The BNP appeals to a large percentage of Brits who A) Do not want to be involved in the EU, they see it as draining on their resources, economy and sovereignty. B) Think Britains liberal immigration standards (liberal in comparison to the U.S, France, China) have allowed too many asylum and immigrant seekers to move in, and  C) believe immigration has costed the country millions in providing resources for these families (i.e. state pensions).

I’m a raging liberal, but I still see these as legit political concerns that there should be real political discussions over in order to silence some of the frustration millions of Brits are feeling (including those who would not identify as BNPers).  However, it seams that because the BNP holds a monopoly over these topics, parliament  can not seriously engage in some of these discussions without seaming nationalistic or bigoted.

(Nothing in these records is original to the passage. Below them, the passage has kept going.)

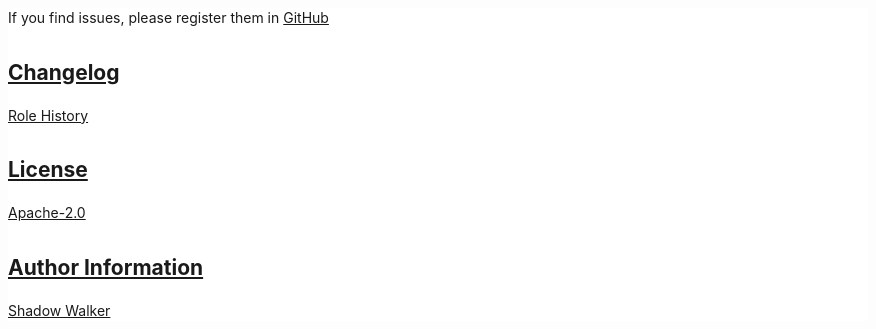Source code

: If you find issues, please register them in [GitHub](https://github.com/buluma/ansible-role-vault_configuration/issues)

## [Changelog](#changelog)

[Role History](https://github.com/buluma/ansible-role-vault_configuration/blob/master/CHANGELOG.md)

## [License](#license)

[Apache-2.0](https://github.com/buluma/ansible-role-vault_configuration/blob/master/LICENSE)

## [Author Information](#author-information)

[Shadow Walker](https://buluma.github.io/)

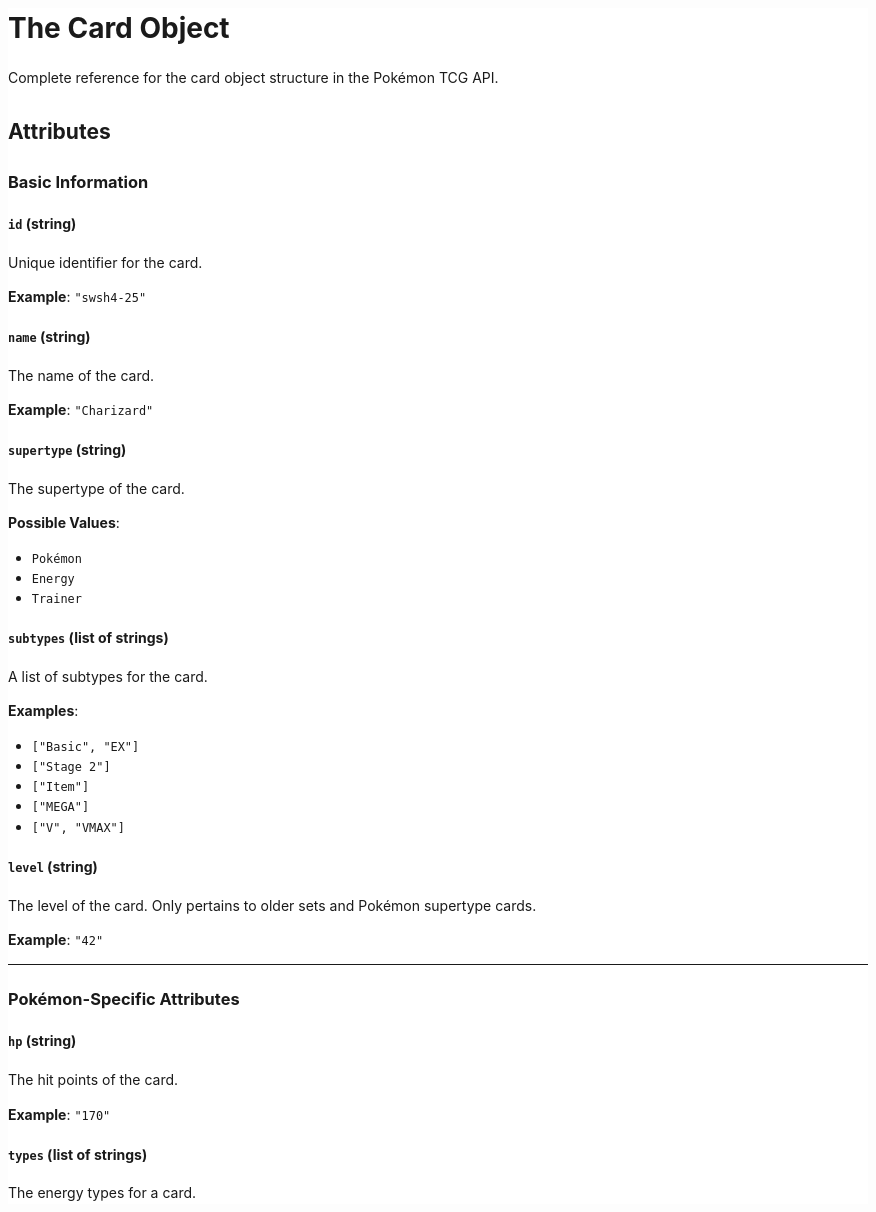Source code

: # The Card Object

Complete reference for the card object structure in the Pokémon TCG API.

## Attributes

### Basic Information

#### `id` (string)
Unique identifier for the card.

**Example**: `"swsh4-25"`

#### `name` (string)
The name of the card.

**Example**: `"Charizard"`

#### `supertype` (string)
The supertype of the card.

**Possible Values**: 
- `Pokémon`
- `Energy`
- `Trainer`

#### `subtypes` (list of strings)
A list of subtypes for the card.

**Examples**: 
- `["Basic", "EX"]`
- `["Stage 2"]`
- `["Item"]`
- `["MEGA"]`
- `["V", "VMAX"]`

#### `level` (string)
The level of the card. Only pertains to older sets and Pokémon supertype cards.

**Example**: `"42"`

---

### Pokémon-Specific Attributes

#### `hp` (string)
The hit points of the card.

**Example**: `"170"`

#### `types` (list of strings)
The energy types for a card.
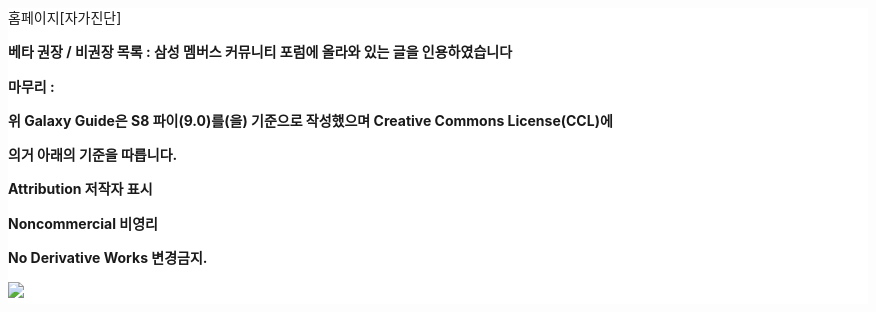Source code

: 홈페이지</span><span>[</span><span>자가진단</span><span>]</span></p><p><span><b></span></p><p><span></span></p><p></p><p></p><p><span>베타 권장 </span><span>/ </span><span>비권장 목록 </span><span>: </span><span>삼성 멤버스 커뮤니티 포럼에 올라와 있는 글을 인용하였습니다</span></p><p><span><b></span></p><p><span><b></span></p><p><span><b>마무리 :</b></span></p><p><span><b></span></p><p><span>위 </span><span>Galaxy Guide</span><span>은 </span><span>S8 </span><span>파이</span><span>(9.0)</span><span>를</span><span>(</span><span>을</span><span>) </span><span>기준으로 작성했으며&nbsp;</span><span>Creative Commons License(CCL)</span><span>에&nbsp;</span></p><p><span><b></span></p><p><span>의거 아래의 기준을 따릅니다</span><span>.</span></p><p><span><b></span></p><p><span></span></p><p></p><p></p><p><b><span>Attribution </span><span>저작자 표시&nbsp;</span></b></p><p><b><span><b></span></b></p><p><b><span>Noncommercial </span><span>비영리&nbsp;</span></b></p><p><b><span><b></span></b></p><p><b><span>No Derivative Works </span><span>변경금지</span><span>.</span></b></p><p><b><span><b></span></b></p><p><b><span><img src="https://cafeptthumb-phinf.pstatic.net/MjAxOTAyMjJfODEg/MDAxNTUwODE5NDI1NDYx.YT2QKhTwDYCA-PsY7DVMJUBvKz7p9hlTSuk_pGqKEYMg.zUzJT1NA0SzzBWJ2KjmEElApcspr_VfmexfLQqVICowg.PNG.vnm5632/%EC%88%98%EC%A0%95.png?type=w740"><b></span></b></p><p><span></span></p><p></p><p></p><p><span></span></p><p></p><p></p><p><span><b></span></p><p><span></span></p><p></p><p></p><p><span></span></p><p></p><p></p><p><span></span></p><p></p><p></p><p><span><b></span></p><p><span><b></span></p><p><span></span></p><p></p><p></p><p><b><span><b></span></b></p><p><b><span><b></span></b></p><p><span></span></p><p></p><p></p><p><span></span></p><p><span></span></p><p></p><p></p><p><span></span></p><p></p><p></p><p><span></span></p><p></p><p></p><p><span></span></p><p></p><p></p><p><b><span><b></span></b></p><p><b><span><b></span></b></p><p><b><span><b></span></b></p><p><span></span></p><p></p><p></p><p><span></span></p><p></p><p></p><p><span></span></p><p></p><p></p>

Labour, Conservative and other political parties would be best served by addressing some of these concerns in their own policies. The devastation the BNP is causing is only growing. As long as the BNP is a political party, in an essence of being nonpartisan, the BBC has to allow the BNP air time. Liberals are worried that if you don’t sensor the BNP, their membership will grow. This is also a scary idea. Democracy works best when everyone can voice their opinions, and when their can be real political discussions over every opinion. Thats when the fools are dunced. If their not included in the debate, they are the martyrs.